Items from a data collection
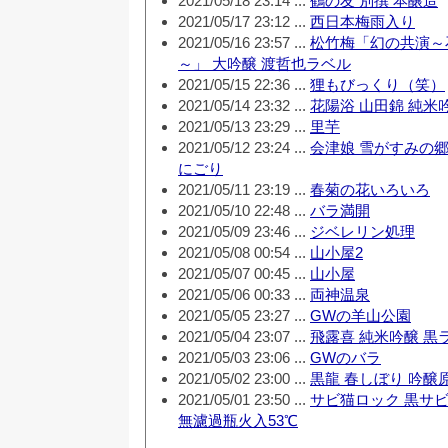
2021/05/18 23:14 ...
鶴の友 別撰 本醸造
2021/05/17 23:12 ...
西日本梅雨入り
2021/05/16 23:57 ...
松竹梅「幻の共演～
～」 大吟醸 渡哲也ラベル
2021/05/15 22:36 ...
狸もびっくり（笑）
2021/05/14 23:32 ...
花陽浴 山田錦 純米
2021/05/13 23:29 ...
里芋
2021/05/12 23:24 ...
会津娘 雪がすみの郷
にごり
2021/05/11 23:19 ...
春菊の花いろいろ
2021/05/10 22:48 ...
バラ満開
2021/05/09 23:46 ...
ジベレリン処理
2021/05/08 00:54 ...
山小屋2
2021/05/07 00:45 ...
山小屋
2021/05/06 00:33 ...
両神温泉
2021/05/05 23:27 ...
GWの羊山公園
2021/05/04 23:07 ...
飛露喜 純米吟醸 黒
2021/05/03 23:06 ...
GWのバラ
2021/05/02 23:00 ...
黒龍 春しぼり 吟醸
2021/05/01 23:50 ...
サビ猫ロック 黒サ
無濾過瓶火入53℃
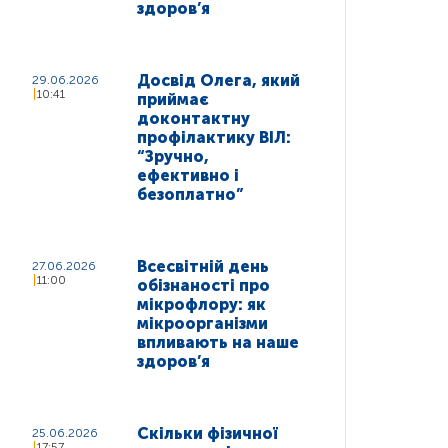
здоров’я
Досвід Олега, який
29.06.2026
10:41
приймає
доконтактну
профілактику ВІЛ:
“Зручно,
ефективно і
безоплатно”
Всесвітній день
27.06.2026
11:00
обізнаності про
мікрофлору: як
мікроорганізми
впливають на наше
здоров’я
Скільки фізичної
25.06.2026
17:57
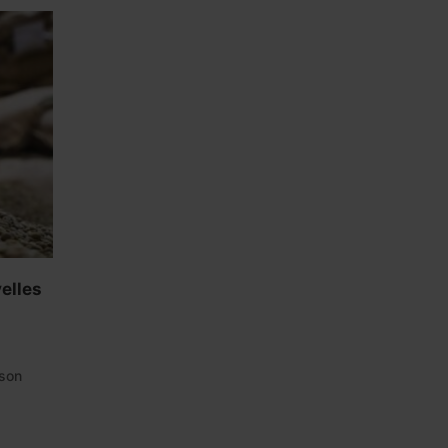
elles
 son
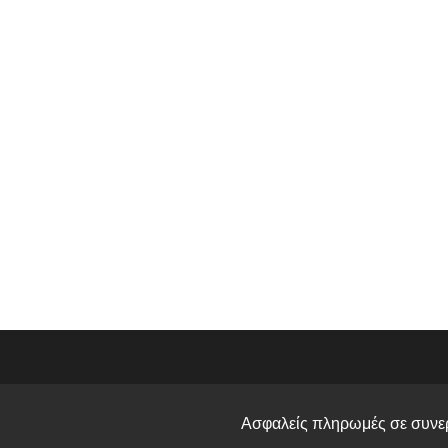
Ασφαλείς πληρωμές σε συνερ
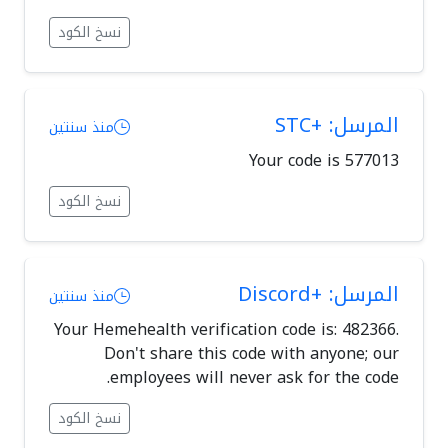
نسخ الكود
المرسل: +STC
منذ سنتين
Your code is 577013
نسخ الكود
المرسل: +Discord
منذ سنتين
Your Hemehealth verification code is: 482366.
Don't share this code with anyone; our
employees will never ask for the code.
نسخ الكود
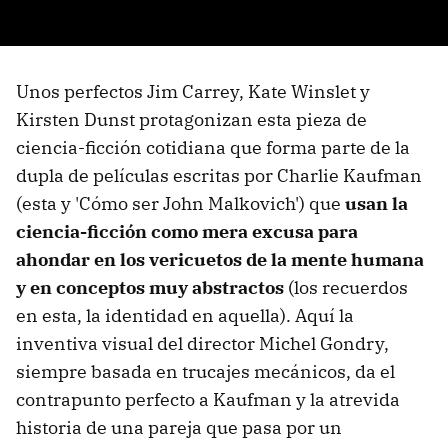
Unos perfectos Jim Carrey, Kate Winslet y
Kirsten Dunst protagonizan esta pieza de
ciencia-ficción cotidiana que forma parte de la
dupla de películas escritas por Charlie Kaufman
(esta y 'Cómo ser John Malkovich') que
usan la
ciencia-ficción como mera excusa para
ahondar en los vericuetos de la mente humana
y en conceptos muy abstractos
(los recuerdos
en esta, la identidad en aquella). Aquí la
inventiva visual del director Michel Gondry,
siempre basada en trucajes mecánicos, da el
contrapunto perfecto a Kaufman y la atrevida
historia de una pareja que pasa por un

▸ Task objective: Collect every line of the items above that contains the string "Your". Match case exactly.

▸ Response to this exercise:
Your code is 577013
Your Hemehealth verification code is: 482366.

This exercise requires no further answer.